Cerrone would come up short via close split technical decision. Despite the setback, the Greg Jackson-trained fighter would go on to battle Ben Henderson for the interim title when Varner became injured. He would lose another close decision in what was deemed the 2009 "Fight of the Year." After again bouncing back, "Cowboy" would try (and fail) for a third time at WEC gold in a rematch with Henderson, but would at least get redemption against Varner in his next fight, soundly defeating the former champ via unanimous decision.
After defeating Chris Horodecki in the final WEC event ever, Cerrone made his UFC debut on the Spike TV "Prelims" of UFC 126 against Paul Kelly. "Cowboy" surprised many by working his ground game against the Brit and completely outclassed "Tellys," earning a submission victory by way of rear naked choke in the second round.

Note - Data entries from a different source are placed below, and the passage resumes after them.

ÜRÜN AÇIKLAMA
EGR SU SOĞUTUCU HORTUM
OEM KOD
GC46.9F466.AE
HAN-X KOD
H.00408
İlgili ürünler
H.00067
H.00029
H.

He would continue his torrid 2011 with victories over Vagner Rocha, his first knockout victory over Charles Oliveira and then he capped it off by destroying top contender Dennis Siver before the midway point of the first round. After his impressive showing against Siver, he called for one more fight in 2011 and he had his wish granted against Nate Diaz, but he bit off more than he could chew, losing a dominant unanimous decision against the Stockton slugger.
Now after actually taking some time off, Cerrone is ready to get back in action.

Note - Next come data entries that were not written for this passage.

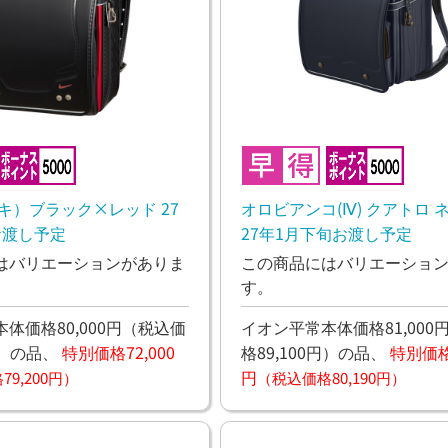
イキ）ブラック×レッド 27
オロビアンコ(Ⅳ) クアトロ 
お渡し予定
27年1月下旬お渡し予定
はバリエーションがありま
この商品にはバリエーショ
す。
体価格80,000円
（税込価
イオン平常本体価格81,000
）
の品、
特別価格72,000
格89,100円）
の品、
特別価格7
円
9,200円）
（税込価格80,190円）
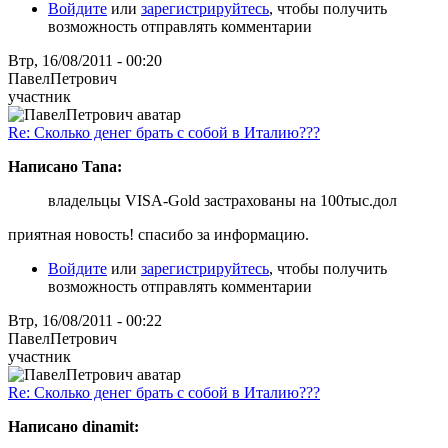
Войдите
или
зарегистрируйтесь
, чтобы получить
возможность отправлять комментарии
Втр, 16/08/2011 - 00:20
ПавелПетрович
участник
Re: Сколько денег брать с собой в Италию???
Написано Tana:
владельцы VISA-Gold застрахованы на 100тыс.дол
приятная новость! спасибо за информацию.
Войдите
или
зарегистрируйтесь
, чтобы получить
возможность отправлять комментарии
Втр, 16/08/2011 - 00:22
ПавелПетрович
участник
Re: Сколько денег брать с собой в Италию???
Написано dinamit:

How he gets it done: Both of these men are talented and well-rounded, but Cerrone has a few distinct advantages. The first is that he's much more likely to use kicks in the striking game. This should give him some bonus effectiveness from a distance that Stephens won't be able to counter. The other is his submission game.
Stephens has been stopped via submission on multiple occasions, although not lately, most recently losing to Joe Lauzon via armbar in 2009. If Cerrone can take the fight to the ground, he's got some very crafty submissions skills and he could tie Stephens up into his web, threatening with chokes, armbars or anything else.
Footwork will be key for Cerrone. Stephens has been outpointed before by similar strikers like Marcus Davis so as long as he can dance circles around Stephens, avoid the big power shot and keep peppering away with jabs and straight rights, he should at least be able to score a decision if not worse.
Fight X-Factor: The biggest X-Factor for this fight is the amount of rest Donald Cerrone's had. He fought a ridiculous five times in 2011 during a matter of 11 months. After losing to Nate Diaz, he's finally had a good near-five months to take a break and heal up some of his nagging injuries.
Now the big factor here is, has he made good use of his time? Has he actually taken a break for a bit and will he be returning 100 percent, or did that insane 11 month stretch take too much out of him as a fighter?
Hell, perhaps he's the type of combatant that actually gets better under pressure and being in constant regular training camps. Perhaps Cerrone will actually be worse off after taking four and a half months between fights. That's a question we'll have to get answered on Tuesday night.
Bottom Line: Both of these men are bangers on the feet. I expect almost all of this fight to stay standing and I expect it to be very exciting. Cerrone is much more technical, what with his kickboxing background and all, but Stephens is a workhorse on the feet, has terrific cardio and will be a constant threat to alter the fight with his power. This is a brute force versus finesse style of fight. I expect some solid back-and-forth and neither man to gain too much of an advantage at any one time. Neither fight is the type to back down either so this should be very entertaining to watch as both men have raked in quite a few bonuses in their UFC careers thus far.